La mostra di stampe “Imprenditori dell’immagine. Le vicende dei Tesini in Belgio” raccoglie i frutti del simposio internazionale organizzato lo scorso 17 marzo a Bruxelles, in cui è stato possibile approfondire il particolarissimo caso di studio costituito dalle vicende dei venditori tesini che, sbarcati nei territori dell’attuale Belgio per vendere le loro stampe, finirono per aprire fortunate imprese commerciali, introducendo nuove tecniche di stampe e legando i loro nomi allo sviluppo di un modo nuovo di intendere l’immagine: la fotografia.

In Belgio i tesini trovarono un ambiente culturale particolarmente favorevole alla stampa, grazie anche alla presenza di una legislazione più favorevole che in altri paesi in materia di libertà d’espressione. Dapprima si limitarono ad offrire anche nei loro negozi le stampe e le carte da parati dei Remondini: ma presto risalirono la filiera produttiva e diventarono essi stessi editori di stampe.

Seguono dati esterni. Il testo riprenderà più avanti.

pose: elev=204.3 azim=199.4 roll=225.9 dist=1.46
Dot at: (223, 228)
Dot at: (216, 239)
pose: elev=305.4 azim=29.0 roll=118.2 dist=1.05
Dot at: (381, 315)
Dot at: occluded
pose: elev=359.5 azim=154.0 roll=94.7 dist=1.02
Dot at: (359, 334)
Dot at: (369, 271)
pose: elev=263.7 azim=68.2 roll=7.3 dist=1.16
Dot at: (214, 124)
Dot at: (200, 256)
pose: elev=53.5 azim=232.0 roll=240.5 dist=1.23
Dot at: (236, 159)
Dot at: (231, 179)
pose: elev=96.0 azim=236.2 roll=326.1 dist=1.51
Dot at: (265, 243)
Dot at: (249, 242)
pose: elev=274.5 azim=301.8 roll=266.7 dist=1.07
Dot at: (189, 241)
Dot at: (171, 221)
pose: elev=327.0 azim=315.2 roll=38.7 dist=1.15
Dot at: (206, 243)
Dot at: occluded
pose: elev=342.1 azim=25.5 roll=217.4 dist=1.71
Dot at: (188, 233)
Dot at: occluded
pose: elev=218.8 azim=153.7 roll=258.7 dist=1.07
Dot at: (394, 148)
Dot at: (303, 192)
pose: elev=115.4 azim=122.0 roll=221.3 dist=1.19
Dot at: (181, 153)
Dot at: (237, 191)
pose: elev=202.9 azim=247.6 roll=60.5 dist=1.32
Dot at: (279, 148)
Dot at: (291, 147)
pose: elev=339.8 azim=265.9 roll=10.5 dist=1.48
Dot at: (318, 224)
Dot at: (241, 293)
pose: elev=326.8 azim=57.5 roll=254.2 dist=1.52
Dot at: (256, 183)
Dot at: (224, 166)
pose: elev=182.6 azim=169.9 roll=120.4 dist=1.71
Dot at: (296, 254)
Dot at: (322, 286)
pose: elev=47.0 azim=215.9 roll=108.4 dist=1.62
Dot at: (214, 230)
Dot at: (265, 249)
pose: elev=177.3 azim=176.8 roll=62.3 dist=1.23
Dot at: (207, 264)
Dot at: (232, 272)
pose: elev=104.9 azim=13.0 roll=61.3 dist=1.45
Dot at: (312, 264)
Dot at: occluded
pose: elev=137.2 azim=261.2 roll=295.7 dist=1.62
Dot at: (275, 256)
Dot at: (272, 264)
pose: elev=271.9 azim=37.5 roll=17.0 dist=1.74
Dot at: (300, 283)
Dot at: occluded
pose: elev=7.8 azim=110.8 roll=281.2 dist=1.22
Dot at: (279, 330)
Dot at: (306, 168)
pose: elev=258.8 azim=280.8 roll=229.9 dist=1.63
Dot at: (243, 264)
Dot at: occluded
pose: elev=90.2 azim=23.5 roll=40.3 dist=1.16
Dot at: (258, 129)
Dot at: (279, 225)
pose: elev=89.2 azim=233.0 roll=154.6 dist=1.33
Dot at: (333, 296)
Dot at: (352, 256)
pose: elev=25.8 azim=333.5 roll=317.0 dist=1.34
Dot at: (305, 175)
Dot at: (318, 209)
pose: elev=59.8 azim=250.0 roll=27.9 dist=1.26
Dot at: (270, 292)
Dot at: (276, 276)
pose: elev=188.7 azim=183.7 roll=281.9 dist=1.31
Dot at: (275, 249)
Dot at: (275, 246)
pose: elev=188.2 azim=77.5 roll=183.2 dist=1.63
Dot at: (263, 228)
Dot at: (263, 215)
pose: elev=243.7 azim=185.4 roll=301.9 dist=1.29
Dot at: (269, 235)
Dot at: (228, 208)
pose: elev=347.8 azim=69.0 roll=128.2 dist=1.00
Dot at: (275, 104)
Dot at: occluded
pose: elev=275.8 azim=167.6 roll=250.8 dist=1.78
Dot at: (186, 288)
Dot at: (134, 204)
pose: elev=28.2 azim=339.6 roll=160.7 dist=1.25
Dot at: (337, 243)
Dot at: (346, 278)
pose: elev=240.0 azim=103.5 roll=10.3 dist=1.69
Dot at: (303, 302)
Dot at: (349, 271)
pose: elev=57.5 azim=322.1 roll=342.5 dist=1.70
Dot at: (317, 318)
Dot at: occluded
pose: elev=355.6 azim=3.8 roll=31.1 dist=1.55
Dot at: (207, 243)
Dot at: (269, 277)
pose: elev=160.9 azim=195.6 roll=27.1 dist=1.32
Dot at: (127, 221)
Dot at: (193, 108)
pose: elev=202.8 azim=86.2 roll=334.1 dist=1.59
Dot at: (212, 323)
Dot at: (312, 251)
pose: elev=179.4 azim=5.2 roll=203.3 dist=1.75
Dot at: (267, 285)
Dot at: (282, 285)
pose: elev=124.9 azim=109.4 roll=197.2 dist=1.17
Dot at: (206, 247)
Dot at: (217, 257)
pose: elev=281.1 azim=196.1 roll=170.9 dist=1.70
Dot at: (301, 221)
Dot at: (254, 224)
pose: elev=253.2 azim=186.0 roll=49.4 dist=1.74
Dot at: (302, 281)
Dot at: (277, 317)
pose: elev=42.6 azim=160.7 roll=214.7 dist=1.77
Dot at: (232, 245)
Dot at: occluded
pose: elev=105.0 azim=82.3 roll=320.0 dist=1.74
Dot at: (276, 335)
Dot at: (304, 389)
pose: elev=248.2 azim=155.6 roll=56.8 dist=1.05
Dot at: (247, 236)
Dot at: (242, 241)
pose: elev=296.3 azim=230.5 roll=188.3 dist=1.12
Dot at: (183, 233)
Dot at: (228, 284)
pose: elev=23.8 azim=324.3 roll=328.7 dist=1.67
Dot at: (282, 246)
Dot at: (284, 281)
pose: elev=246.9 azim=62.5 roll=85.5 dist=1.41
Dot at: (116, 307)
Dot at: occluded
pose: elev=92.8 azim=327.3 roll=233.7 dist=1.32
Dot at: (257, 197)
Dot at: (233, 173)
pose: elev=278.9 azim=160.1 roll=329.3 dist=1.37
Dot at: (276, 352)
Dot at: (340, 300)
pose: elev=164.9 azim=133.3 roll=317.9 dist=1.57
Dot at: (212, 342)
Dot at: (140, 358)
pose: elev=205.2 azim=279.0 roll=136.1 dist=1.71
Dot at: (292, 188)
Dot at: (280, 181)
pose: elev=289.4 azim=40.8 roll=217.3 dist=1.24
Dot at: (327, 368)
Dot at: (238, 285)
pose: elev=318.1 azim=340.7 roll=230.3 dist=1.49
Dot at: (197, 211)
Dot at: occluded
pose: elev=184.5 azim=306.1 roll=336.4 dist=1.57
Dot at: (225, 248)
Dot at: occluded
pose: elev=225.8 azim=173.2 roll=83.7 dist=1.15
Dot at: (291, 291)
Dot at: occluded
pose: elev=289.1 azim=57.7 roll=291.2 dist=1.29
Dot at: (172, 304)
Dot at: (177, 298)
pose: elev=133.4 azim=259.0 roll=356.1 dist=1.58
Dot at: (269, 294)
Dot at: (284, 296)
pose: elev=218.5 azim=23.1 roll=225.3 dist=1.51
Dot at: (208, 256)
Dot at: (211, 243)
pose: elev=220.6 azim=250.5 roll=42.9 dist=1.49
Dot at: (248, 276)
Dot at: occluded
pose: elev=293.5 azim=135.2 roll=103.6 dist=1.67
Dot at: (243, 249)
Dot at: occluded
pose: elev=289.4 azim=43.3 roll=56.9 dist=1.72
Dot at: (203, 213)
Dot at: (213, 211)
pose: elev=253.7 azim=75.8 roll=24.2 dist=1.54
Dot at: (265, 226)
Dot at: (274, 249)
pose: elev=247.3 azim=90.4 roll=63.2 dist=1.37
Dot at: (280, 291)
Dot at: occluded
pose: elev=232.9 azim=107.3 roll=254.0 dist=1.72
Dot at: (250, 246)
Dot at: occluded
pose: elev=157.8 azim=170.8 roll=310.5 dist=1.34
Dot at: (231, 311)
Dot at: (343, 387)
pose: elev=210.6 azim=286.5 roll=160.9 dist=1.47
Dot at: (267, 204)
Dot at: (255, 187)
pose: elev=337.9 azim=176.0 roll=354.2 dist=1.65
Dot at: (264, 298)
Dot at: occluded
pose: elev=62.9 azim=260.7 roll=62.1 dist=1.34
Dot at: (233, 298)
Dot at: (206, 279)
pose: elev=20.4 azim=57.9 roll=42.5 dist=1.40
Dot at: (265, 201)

Gli studi promossi dal simposio di Bruxelles hanno portato a identificare ben 15 editori tesini operanti in 8 diverse città belghe, attivi nella prima metà dell’’800. Quando, negli ultimi anni del ‘700 viene inventata la litografia, i commercianti Tesini furono i primi a diffonderla in Belgio, guadagnando fette crescenti di mercato grazie alle loro vedute di città, con carte geografiche e mappe, con raffigurazioni di costumi tipici e riproduzioni di opere d’arte, realizzate con questa tecnica.

La mostra, curata da Elda Fietta, raccoglie oltre 40 pezzi originali in gran parte provenienti da collezioni private belghe. Il percorso espositivo permette di rivivere le vicende dei tesini in Belgio attraverso le stampe che essi stessi produssero e che per la prima volta vengono portate nei luoghi di origine dei loro editori.

La mostra, ospitata nella sala delle esposizioni temporanee, dedicata alla memoria di Alberto Milano, grande collezionista ed esperto di stampe, nonché prezioso collaboratore del Museo, scomparso improvvisamente il 2 maggio scorso lasciando incompiuto questo progetto a cui aveva fino ad allora attivamente lavorato.